## WHAT YOU SHOULD DO
In the records below, rewrite the part that starts with the line containing "Is Aquaman the majority of the pie?" and ends with the line containing "Reading left to", changing "transcribe" to "describe" and keeping everything else the same.

## RECORDS SUPPLIED

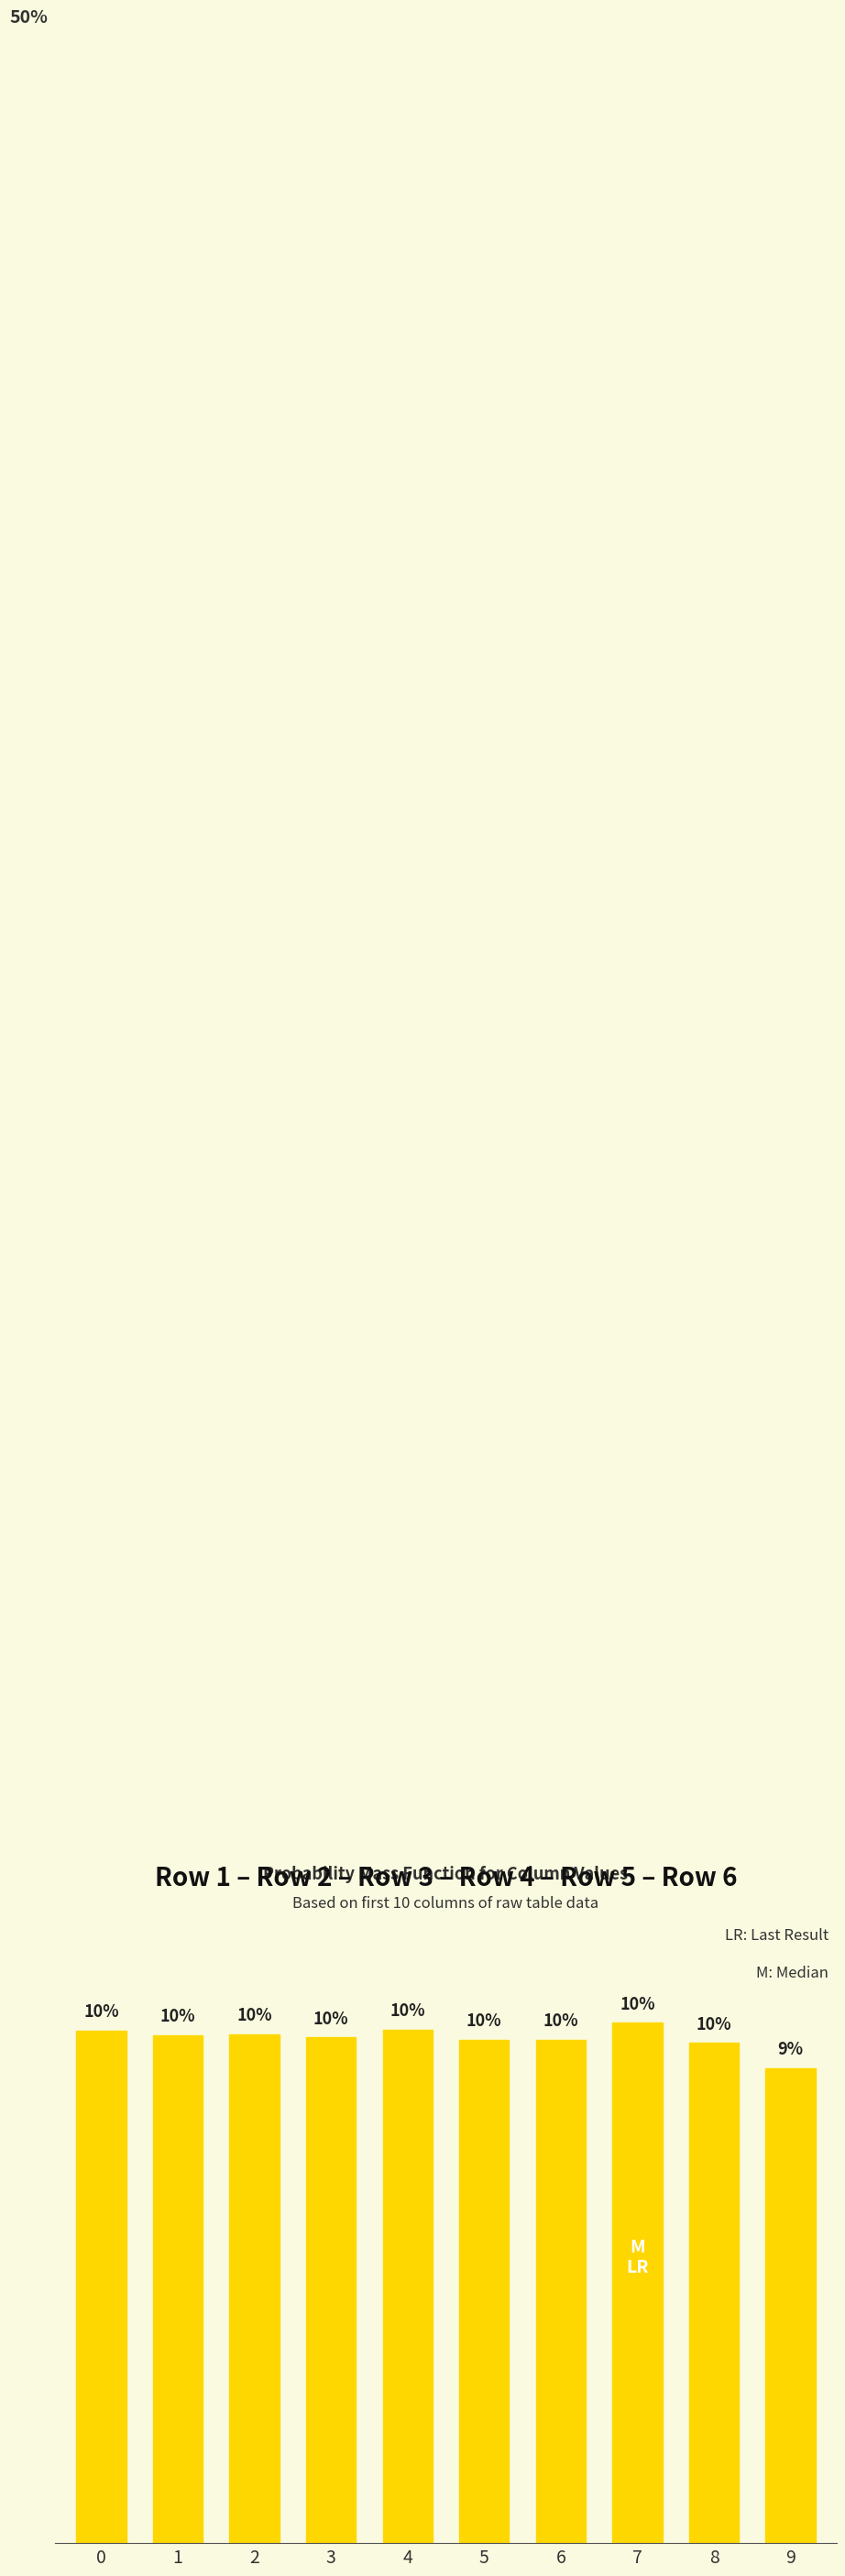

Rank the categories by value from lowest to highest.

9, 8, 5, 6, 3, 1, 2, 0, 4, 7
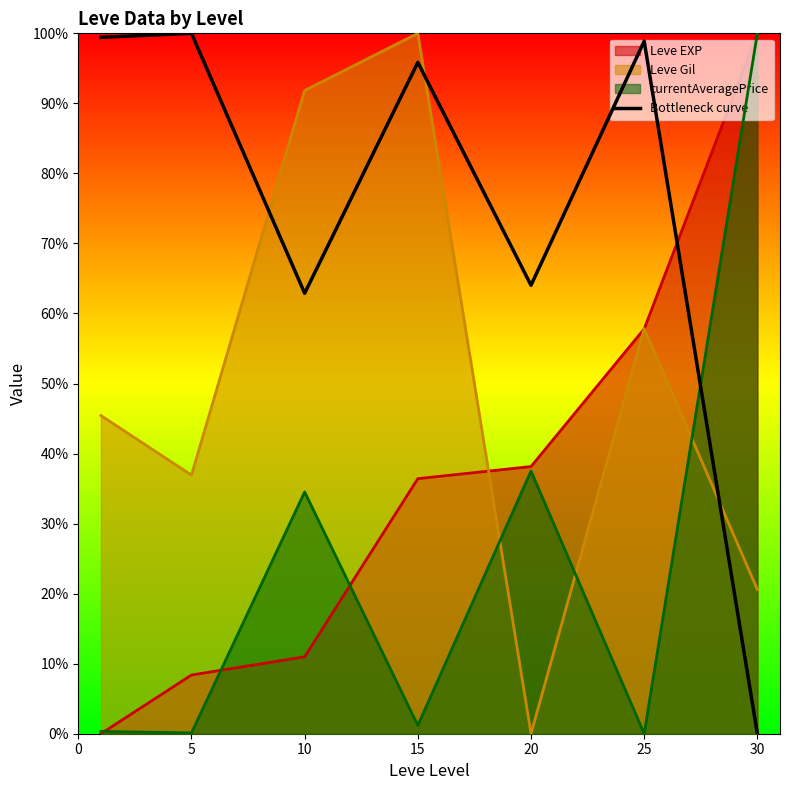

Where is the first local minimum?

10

--

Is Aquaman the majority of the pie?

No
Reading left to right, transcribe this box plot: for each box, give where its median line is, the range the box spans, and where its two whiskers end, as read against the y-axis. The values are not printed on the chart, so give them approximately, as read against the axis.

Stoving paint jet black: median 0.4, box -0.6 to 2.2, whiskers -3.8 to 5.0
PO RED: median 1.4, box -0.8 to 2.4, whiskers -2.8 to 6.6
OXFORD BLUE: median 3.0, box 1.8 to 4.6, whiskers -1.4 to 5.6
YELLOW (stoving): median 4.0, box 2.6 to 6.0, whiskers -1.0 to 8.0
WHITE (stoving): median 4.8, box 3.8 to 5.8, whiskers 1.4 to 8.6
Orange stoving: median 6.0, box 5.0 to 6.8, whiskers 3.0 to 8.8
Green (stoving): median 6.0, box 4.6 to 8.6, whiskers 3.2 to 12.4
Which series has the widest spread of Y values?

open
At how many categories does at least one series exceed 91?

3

## SOLUTION TO THIS EXERCISE
Is Aquaman the majority of the pie?

No
Reading left to right, describe this box plot: for each box, give where its median line is, the range the box spans, and where its two whiskers end, as read against the y-axis. The values are not printed on the chart, so give them approximately, as read against the axis.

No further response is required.